## Your tasks
1. Reproduce a passage from the Oklahoma! soundtrack article word for word, starting at "It was originally" and ending at "(3rd. edition, 2000).".
2. Using the Oklahoma! soundtrack article, answer these:
(a) What position did the soundtrack reach on the Billboard Pop Album Chart, and in what year?
(b) In what year did Capitol issue a stereo version of the album?
(c) What rank does the album hold in All-Time Top 1000 Albums?
3. List every full calendar date (month, day and year) that appears in the Oklahoma! soundtrack article.

Soundtrack album by cast
- Released: August 1, 1955
- Recorded: May 11, 1955
- Genre: Soundtrack
- Label: Angel
- Producers: Andy McKaie, Ron OBrien

= Oklahoma! (soundtrack) =

Oklahoma! is the original soundtrack album of the 1955 film Oklahoma!, an adaptation of the musical Broadway play of the same name. The soundtrack charted No. 1 on the Billboard Pop Album Chart in 1956 and has been in continual print. On July 8, 1958, it became the first album to be certified "gold" by the RIAA, and was later certified "2x multi-platinum" on April 1, 1992.

It was originally released as a 42-minute album on the Capitol Records label, but only in mono at first. However, as with the 1956 film soundtracks of Carousel and The King and I (also issued by Capitol on LP), because the film's soundtrack had been recorded in then state-of-the-art stereo, it was possible for Capitol to issue a stereo version of the album in 1959. And again as with Carousel because of a difference between mono and stereo grooves, it was necessary to cut a very brief section of the music on the stereo release.

The album is ranked number 985 in All-Time Top 1000 Albums (3rd. edition, 2000).

## Raw data
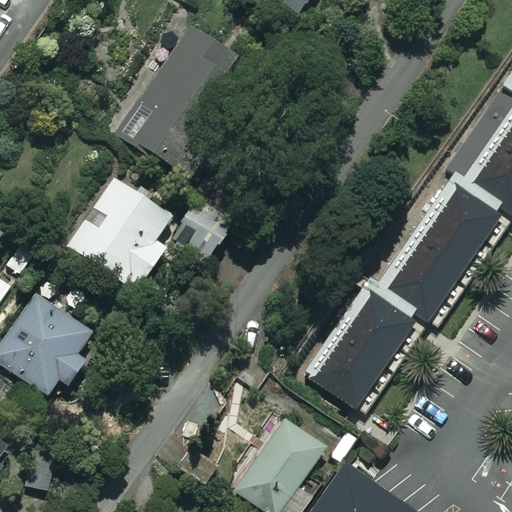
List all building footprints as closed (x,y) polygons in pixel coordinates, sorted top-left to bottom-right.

## Results for the exercise
1.
It was originally released as a 42-minute album on the Capitol Records label, but only in mono at first. However, as with the 1956 film soundtracks of Carousel and The King and I (also issued by Capitol on LP), because the film's soundtrack had been recorded in then state-of-the-art stereo, it was possible for Capitol to issue a stereo version of the album in 1959. And again as with Carousel because of a difference between mono and stereo grooves, it was necessary to cut a very brief section of the music on the stereo release.

The album is ranked number 985 in All-Time Top 1000 Albums (3rd. edition, 2000).

2.
(a) No. 1, in 1956
(b) 1959
(c) Number 985

3.
August 1, 1955
May 11, 1955
July 8, 1958
April 1, 1992